Mussolini death trial bid scotched

| Fri, 04/11/2008 - 03:34

A bid by Mussolini's grandson to get a judicial ruling on the execution of Il Duce in 1945 was rejected by Italy's highest appeals court on Thursday.

The Cassation Court said there was no reason to open a fresh probe into the dictator's shooting.

It declared an appeal by Il Duce's grandson Guido ''inadmissible''.

Guido, the 69-year-old son of the Fascist dictator's son Vittorio, saw his original bid to reopen the case turned down in October by a judge in Como, the northern lakeside city which is near the village where Mussolini was shot by partisans.

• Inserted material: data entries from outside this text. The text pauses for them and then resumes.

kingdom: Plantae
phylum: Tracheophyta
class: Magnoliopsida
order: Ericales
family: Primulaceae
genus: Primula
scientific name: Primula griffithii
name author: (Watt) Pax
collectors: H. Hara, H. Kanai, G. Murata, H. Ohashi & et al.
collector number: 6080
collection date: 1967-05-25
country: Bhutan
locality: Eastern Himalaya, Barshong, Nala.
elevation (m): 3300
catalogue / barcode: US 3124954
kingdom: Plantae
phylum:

Guido's lawyers contested the judge's ruling that the slaying is covered by Italy's statute of limitations, saying ''it wasn't an ordinary homicide but the killing of a head of state in violation of laws covering prisoners of war''.

Despite the ruling, the lawyers vowed to press on.

''We are entitled to ask for the case to be reopened if fresh evidence emerges,'' they said.

Guido believes there is footage of the execution in a private archive in Washington.

The dictator's grandson started his legal bid in 2006 to establish ''by judicial means, and therefore definitively'' the cause of his grandfather's death.

Guido Mussolini's initiative has aroused opposition within the family, especially from hard-right MP Alessandra Mussolini, who is the daughter of Il Duce's other son Romano.

She said her grandfather should be ''left in peace''.

The circumstances of Mussolini's death have been the subject of much debate, with different historians and political groups giving slightly varying accounts.

Il Duce was arrested near the village of Dongo, not far from Como, on April 27, 1945, as he tried to escape to Switzerland.

An Italian resistance fighter recognised him among a truckload of retreating German soldiers even though he had disguised himself by putting on a German army uniform.

According to the standard historical reconstruction, Mussolini was executed on April 28 by order of the National Liberation Committee, a sort of 'government' of the Resistance movement.

Guido Mussolini says this decision was ''unlawful'' and that his grandfather should have been handed over to national or international courts.

Some historians appear to agree, saying the leftwing partisans who captured the fleeing dictator had taken the law into their own hands, killing him immediately in order to avoid having to negotiate with allies and foreign powers over his fate.

In a declaration released when he began his battle, Guido Mussolini said he wanted to know ''how, when, why and by whom Benito Mussolini was killed''.

''I have no desire for vengeance. I just want to know the truth about a case which, in the version given by official history books, seems ridiculous'', he said.

Doubts linger over who carried out the execution and the exact sequence of events after the capture. It has also been suggested that foreign secret agents might have been involved, although no evidence for this has emerged.

The grandson's lawyer Luciano Randazzo said that no proper judicial enquiry had ever been carried out into the death of Mussolini.

''Historians have put forward 19 different versions of the events but there has been no judicial enquiry to establish the truth'', he said.

After his execution, Mussolini's body, along with that of his lover Claretta Petacci and a few other officers, were taken to Milan on April 29 and hung upside down from the roof of a petrol station.

But the dictator's ghost refuses to lie down. There was an outcry in September when ex-premier Massimo D'Alema, currently Italy's outgoing foreign minister, said Mussolini should have been given a Nuremberg-style trial rather than being summarily executed.

''A trial would have been fairer,'' Massimo D'Alema told the Panorama news weekly.

An international tribunal like those held for Nazi war crimes in the German city at the end of the war ''would have permitted the reconstruction of a piece of Italian history,'' D'Alema said.

Mussolini was buried in Predappio, the town in northern Italy where he was born in 1883. Every year his tomb attracts hundreds of visitors.